— Data supplied —
################

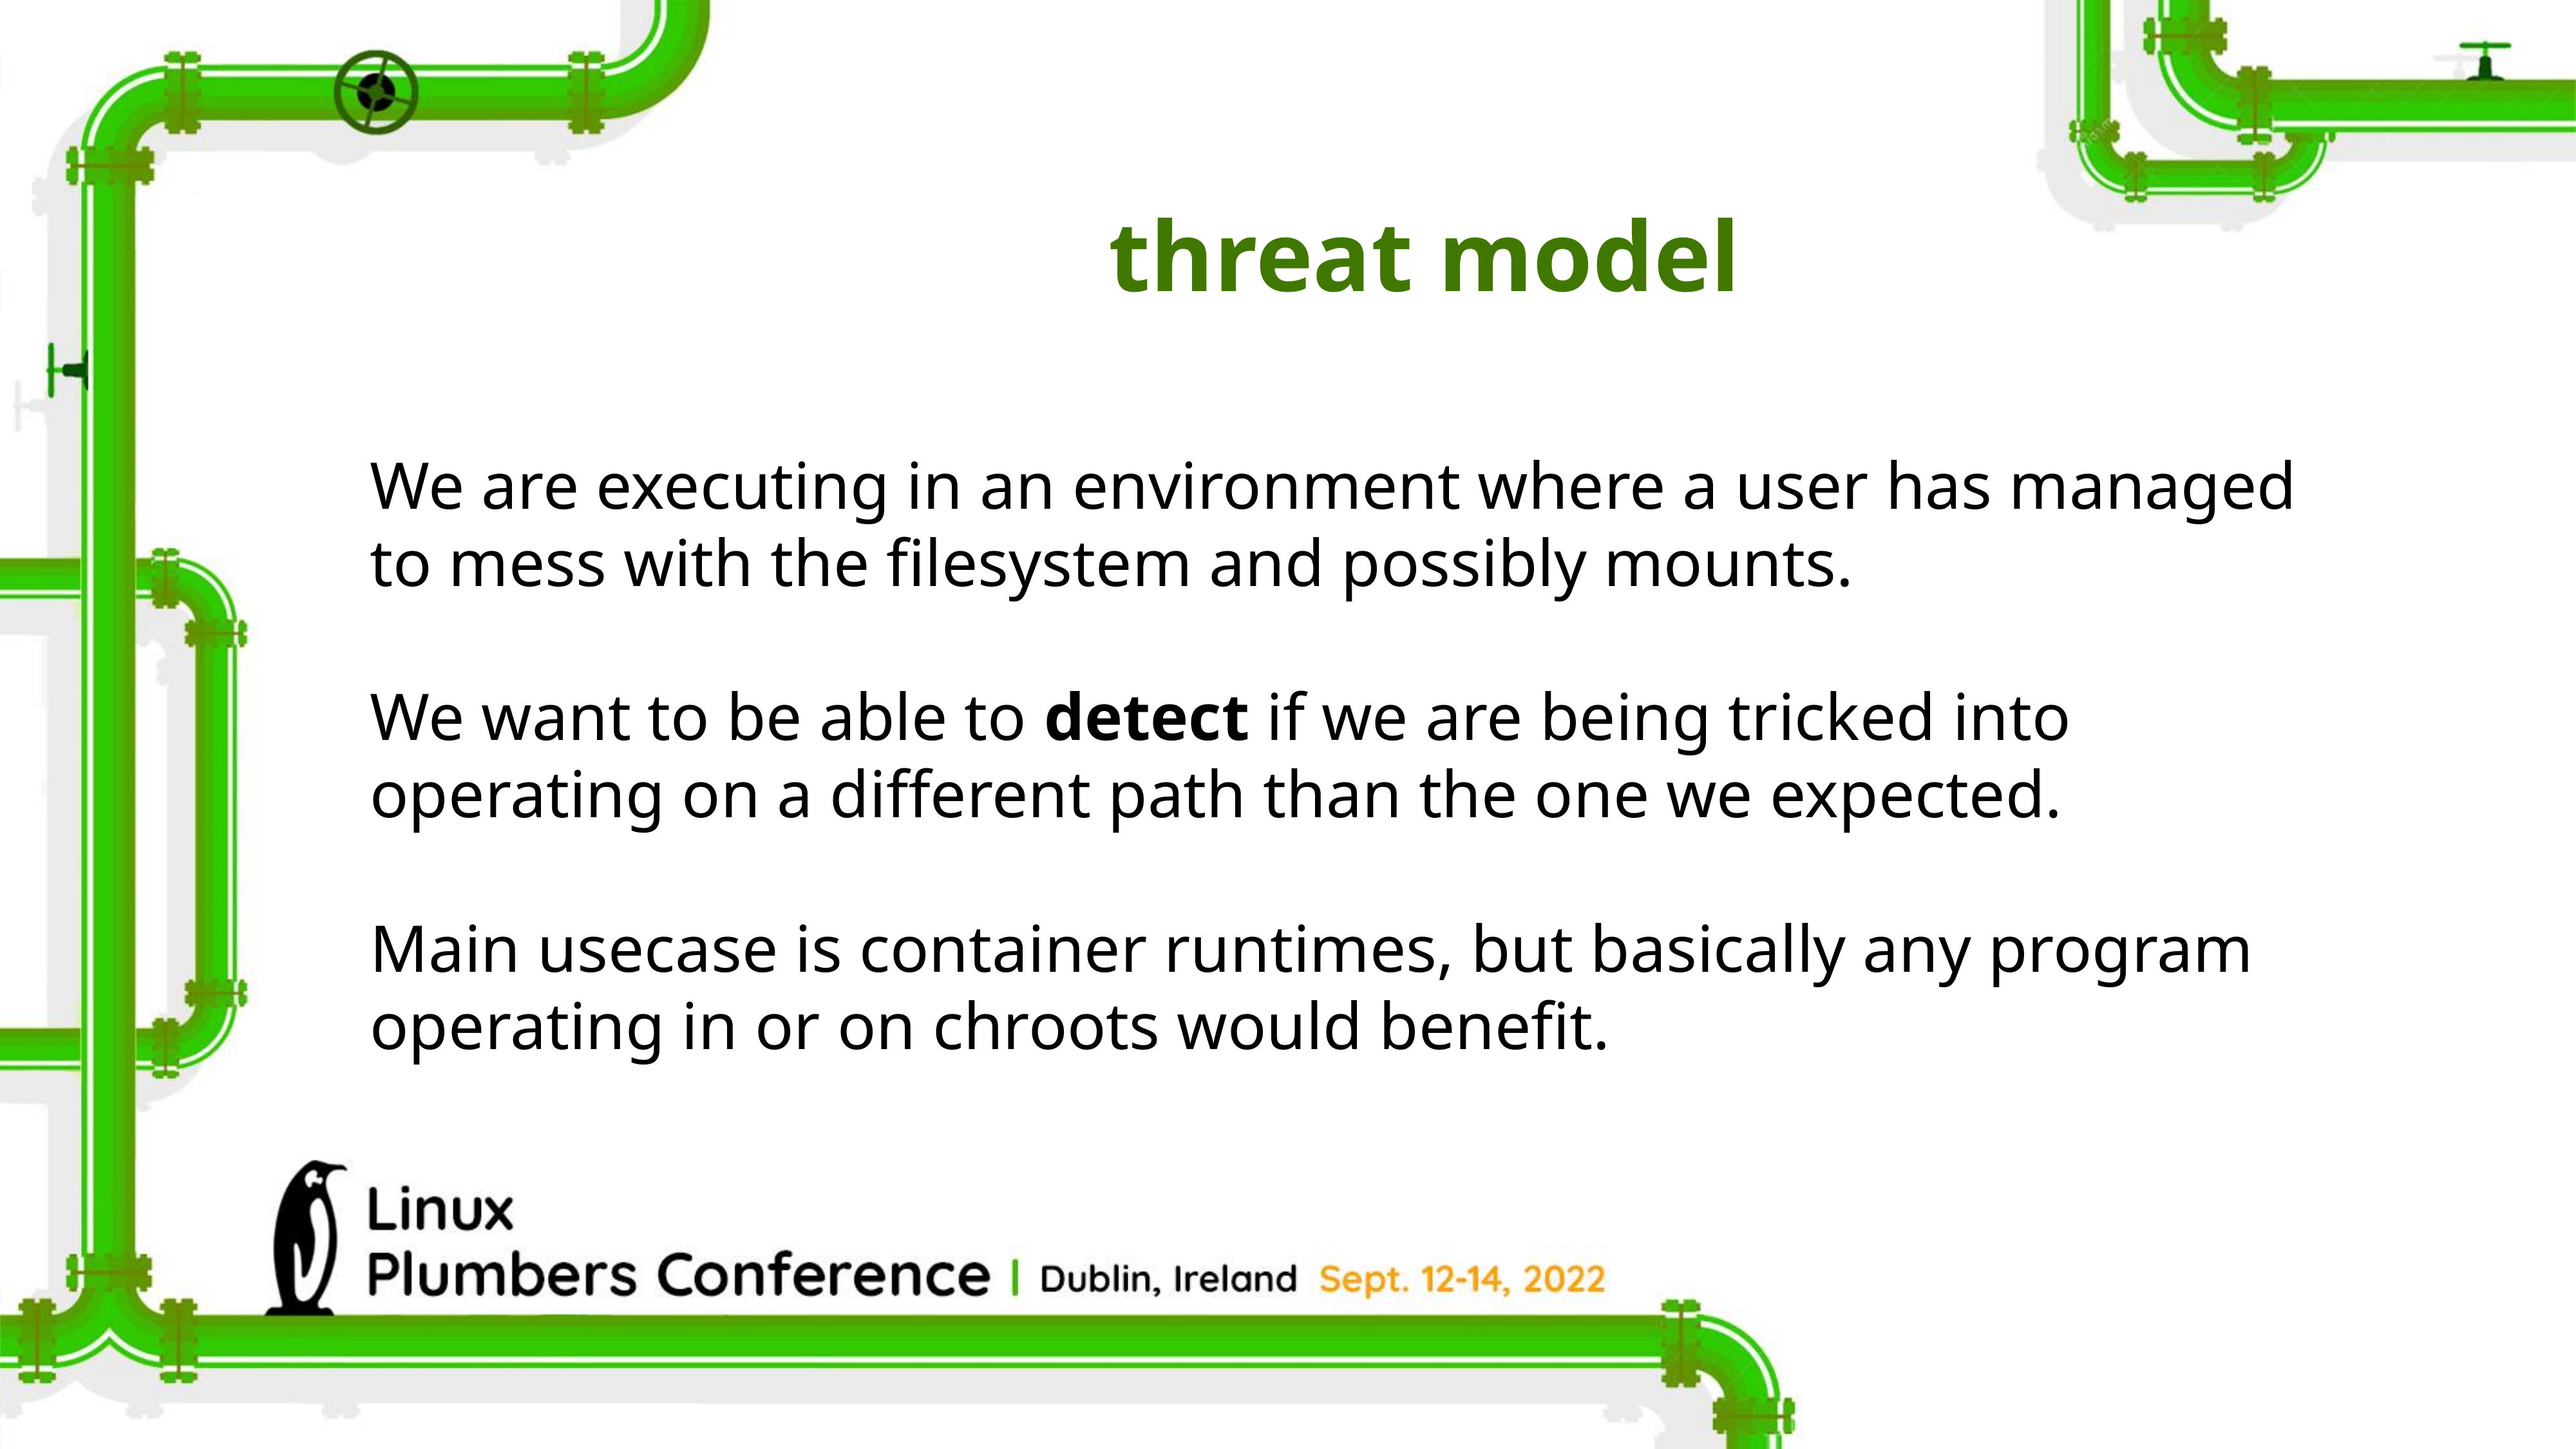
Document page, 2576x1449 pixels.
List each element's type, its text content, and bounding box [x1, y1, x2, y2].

text_box We are executing in an environment where a user has managed to mess with the filesystem and possibly mounts. We want to be able to detect if we are being tricked into operating on a different path than the one we expected. Main usecase is container runtimes, but basically any program operating in or on chroots would benefit. [365, 464, 2318, 1068]
text_box threat model [362, 189, 2488, 464]
picture [0, 0, 2576, 1449]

################

— Aim —
Can you duplicate the records above verbatim, leaving the pictures out of your answer?

— Solved problem —
Document page, 2576x1449 pixels.
List each element's type, its text content, and bounding box [x1, y1, x2, y2].

text_box We are executing in an environment where a user has managed to mess with the filesystem and possibly mounts. We want to be able to detect if we are being tricked into operating on a different path than the one we expected. Main usecase is container runtimes, but basically any program operating in or on chroots would benefit. [365, 464, 2318, 1068]
text_box threat model [362, 189, 2488, 464]
picture [0, 0, 2576, 1449]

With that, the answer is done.